• [REQUIRED ACTION]:
Write the records out once more, so that nothing differs from the original.

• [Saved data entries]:
═══

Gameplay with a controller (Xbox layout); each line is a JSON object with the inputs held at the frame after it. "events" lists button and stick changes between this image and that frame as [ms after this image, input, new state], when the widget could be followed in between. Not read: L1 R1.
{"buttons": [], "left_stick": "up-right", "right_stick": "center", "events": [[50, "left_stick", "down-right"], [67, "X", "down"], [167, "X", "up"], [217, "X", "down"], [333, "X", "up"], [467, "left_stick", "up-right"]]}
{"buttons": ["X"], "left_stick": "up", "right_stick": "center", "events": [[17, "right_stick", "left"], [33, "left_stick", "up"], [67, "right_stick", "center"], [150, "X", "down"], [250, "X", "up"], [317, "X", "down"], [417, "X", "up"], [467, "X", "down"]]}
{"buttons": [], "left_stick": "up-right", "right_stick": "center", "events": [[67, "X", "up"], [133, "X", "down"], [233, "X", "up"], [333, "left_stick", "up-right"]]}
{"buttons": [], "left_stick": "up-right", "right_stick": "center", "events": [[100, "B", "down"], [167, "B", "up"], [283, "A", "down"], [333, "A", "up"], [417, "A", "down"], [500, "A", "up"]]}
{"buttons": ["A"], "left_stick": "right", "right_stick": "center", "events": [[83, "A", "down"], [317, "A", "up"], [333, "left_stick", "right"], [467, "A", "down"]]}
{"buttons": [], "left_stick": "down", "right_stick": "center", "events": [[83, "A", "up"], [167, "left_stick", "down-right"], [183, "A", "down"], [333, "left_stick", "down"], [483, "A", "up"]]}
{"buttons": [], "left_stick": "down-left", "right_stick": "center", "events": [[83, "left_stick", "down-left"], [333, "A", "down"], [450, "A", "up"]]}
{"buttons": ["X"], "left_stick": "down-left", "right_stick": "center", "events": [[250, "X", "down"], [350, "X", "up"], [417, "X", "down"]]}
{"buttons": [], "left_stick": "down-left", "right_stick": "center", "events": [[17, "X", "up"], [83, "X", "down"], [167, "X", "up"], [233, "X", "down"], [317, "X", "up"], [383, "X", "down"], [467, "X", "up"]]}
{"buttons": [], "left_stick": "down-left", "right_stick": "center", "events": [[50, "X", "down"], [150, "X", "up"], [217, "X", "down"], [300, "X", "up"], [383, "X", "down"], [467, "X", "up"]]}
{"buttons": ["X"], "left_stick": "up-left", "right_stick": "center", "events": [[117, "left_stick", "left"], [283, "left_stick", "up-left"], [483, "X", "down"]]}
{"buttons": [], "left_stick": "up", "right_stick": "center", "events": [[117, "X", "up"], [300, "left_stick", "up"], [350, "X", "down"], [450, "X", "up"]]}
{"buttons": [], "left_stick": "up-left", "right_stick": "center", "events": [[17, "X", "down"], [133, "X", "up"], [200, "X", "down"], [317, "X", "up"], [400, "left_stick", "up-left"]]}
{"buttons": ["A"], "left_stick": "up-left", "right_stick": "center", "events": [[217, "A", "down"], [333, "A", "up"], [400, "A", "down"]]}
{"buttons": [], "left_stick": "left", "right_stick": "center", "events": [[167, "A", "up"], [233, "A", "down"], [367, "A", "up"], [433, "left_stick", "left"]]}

═══

• [RESULT FOR THIS TASK]:
Gameplay with a controller (Xbox layout); each line is a JSON object with the inputs held at the frame after it. "events" lists button and stick changes between this image and that frame as [ms after this image, input, new state], when the widget could be followed in between. Not read: L1 R1.
{"buttons": [], "left_stick": "up-right", "right_stick": "center", "events": [[50, "left_stick", "down-right"], [67, "X", "down"], [167, "X", "up"], [217, "X", "down"], [333, "X", "up"], [467, "left_stick", "up-right"]]}
{"buttons": ["X"], "left_stick": "up", "right_stick": "center", "events": [[17, "right_stick", "left"], [33, "left_stick", "up"], [67, "right_stick", "center"], [150, "X", "down"], [250, "X", "up"], [317, "X", "down"], [417, "X", "up"], [467, "X", "down"]]}
{"buttons": [], "left_stick": "up-right", "right_stick": "center", "events": [[67, "X", "up"], [133, "X", "down"], [233, "X", "up"], [333, "left_stick", "up-right"]]}
{"buttons": [], "left_stick": "up-right", "right_stick": "center", "events": [[100, "B", "down"], [167, "B", "up"], [283, "A", "down"], [333, "A", "up"], [417, "A", "down"], [500, "A", "up"]]}
{"buttons": ["A"], "left_stick": "right", "right_stick": "center", "events": [[83, "A", "down"], [317, "A", "up"], [333, "left_stick", "right"], [467, "A", "down"]]}
{"buttons": [], "left_stick": "down", "right_stick": "center", "events": [[83, "A", "up"], [167, "left_stick", "down-right"], [183, "A", "down"], [333, "left_stick", "down"], [483, "A", "up"]]}
{"buttons": [], "left_stick": "down-left", "right_stick": "center", "events": [[83, "left_stick", "down-left"], [333, "A", "down"], [450, "A", "up"]]}
{"buttons": ["X"], "left_stick": "down-left", "right_stick": "center", "events": [[250, "X", "down"], [350, "X", "up"], [417, "X", "down"]]}
{"buttons": [], "left_stick": "down-left", "right_stick": "center", "events": [[17, "X", "up"], [83, "X", "down"], [167, "X", "up"], [233, "X", "down"], [317, "X", "up"], [383, "X", "down"], [467, "X", "up"]]}
{"buttons": [], "left_stick": "down-left", "right_stick": "center", "events": [[50, "X", "down"], [150, "X", "up"], [217, "X", "down"], [300, "X", "up"], [383, "X", "down"], [467, "X", "up"]]}
{"buttons": ["X"], "left_stick": "up-left", "right_stick": "center", "events": [[117, "left_stick", "left"], [283, "left_stick", "up-left"], [483, "X", "down"]]}
{"buttons": [], "left_stick": "up", "right_stick": "center", "events": [[117, "X", "up"], [300, "left_stick", "up"], [350, "X", "down"], [450, "X", "up"]]}
{"buttons": [], "left_stick": "up-left", "right_stick": "center", "events": [[17, "X", "down"], [133, "X", "up"], [200, "X", "down"], [317, "X", "up"], [400, "left_stick", "up-left"]]}
{"buttons": ["A"], "left_stick": "up-left", "right_stick": "center", "events": [[217, "A", "down"], [333, "A", "up"], [400, "A", "down"]]}
{"buttons": [], "left_stick": "left", "right_stick": "center", "events": [[167, "A", "up"], [233, "A", "down"], [367, "A", "up"], [433, "left_stick", "left"]]}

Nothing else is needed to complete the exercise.